(Dataset excerpt)

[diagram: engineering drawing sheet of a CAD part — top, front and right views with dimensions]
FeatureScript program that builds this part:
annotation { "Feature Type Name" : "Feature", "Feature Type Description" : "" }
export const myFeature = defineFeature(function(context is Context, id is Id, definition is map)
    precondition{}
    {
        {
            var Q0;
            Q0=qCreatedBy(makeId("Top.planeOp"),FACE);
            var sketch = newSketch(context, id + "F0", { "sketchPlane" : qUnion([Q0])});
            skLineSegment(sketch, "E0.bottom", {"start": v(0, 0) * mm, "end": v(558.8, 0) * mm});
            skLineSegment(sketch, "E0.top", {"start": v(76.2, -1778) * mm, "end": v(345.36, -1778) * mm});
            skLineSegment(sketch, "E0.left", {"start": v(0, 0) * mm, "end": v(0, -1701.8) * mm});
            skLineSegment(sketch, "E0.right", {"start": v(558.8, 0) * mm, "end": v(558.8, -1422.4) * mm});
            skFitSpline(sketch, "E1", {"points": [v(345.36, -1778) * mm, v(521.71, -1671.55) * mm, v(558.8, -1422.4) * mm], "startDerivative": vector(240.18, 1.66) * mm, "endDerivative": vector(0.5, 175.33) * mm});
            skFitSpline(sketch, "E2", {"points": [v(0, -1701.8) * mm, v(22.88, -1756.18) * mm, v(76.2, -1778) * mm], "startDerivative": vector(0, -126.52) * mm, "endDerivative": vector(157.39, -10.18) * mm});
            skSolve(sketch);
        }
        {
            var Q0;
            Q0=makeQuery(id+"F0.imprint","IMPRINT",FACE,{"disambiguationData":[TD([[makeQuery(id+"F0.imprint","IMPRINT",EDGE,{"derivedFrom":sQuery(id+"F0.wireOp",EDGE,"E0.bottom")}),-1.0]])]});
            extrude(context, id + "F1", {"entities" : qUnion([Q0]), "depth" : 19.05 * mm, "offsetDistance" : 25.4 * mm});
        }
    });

(What this task involves):
Extract every line above, keeping each character unchanged.

(Output):
[diagram: engineering drawing sheet of a CAD part — top, front and right views with dimensions]
FeatureScript program that builds this part:
annotation { "Feature Type Name" : "Feature", "Feature Type Description" : "" }
export const myFeature = defineFeature(function(context is Context, id is Id, definition is map)
    precondition{}
    {
        {
            var Q0;
            Q0=qCreatedBy(makeId("Top.planeOp"),FACE);
            var sketch = newSketch(context, id + "F0", { "sketchPlane" : qUnion([Q0])});
            skLineSegment(sketch, "E0.bottom", {"start": v(0, 0) * mm, "end": v(558.8, 0) * mm});
            skLineSegment(sketch, "E0.top", {"start": v(76.2, -1778) * mm, "end": v(345.36, -1778) * mm});
            skLineSegment(sketch, "E0.left", {"start": v(0, 0) * mm, "end": v(0, -1701.8) * mm});
            skLineSegment(sketch, "E0.right", {"start": v(558.8, 0) * mm, "end": v(558.8, -1422.4) * mm});
            skFitSpline(sketch, "E1", {"points": [v(345.36, -1778) * mm, v(521.71, -1671.55) * mm, v(558.8, -1422.4) * mm], "startDerivative": vector(240.18, 1.66) * mm, "endDerivative": vector(0.5, 175.33) * mm});
            skFitSpline(sketch, "E2", {"points": [v(0, -1701.8) * mm, v(22.88, -1756.18) * mm, v(76.2, -1778) * mm], "startDerivative": vector(0, -126.52) * mm, "endDerivative": vector(157.39, -10.18) * mm});
            skSolve(sketch);
        }
        {
            var Q0;
            Q0=makeQuery(id+"F0.imprint","IMPRINT",FACE,{"disambiguationData":[TD([[makeQuery(id+"F0.imprint","IMPRINT",EDGE,{"derivedFrom":sQuery(id+"F0.wireOp",EDGE,"E0.bottom")}),-1.0]])]});
            extrude(context, id + "F1", {"entities" : qUnion([Q0]), "depth" : 19.05 * mm, "offsetDistance" : 25.4 * mm});
        }
    });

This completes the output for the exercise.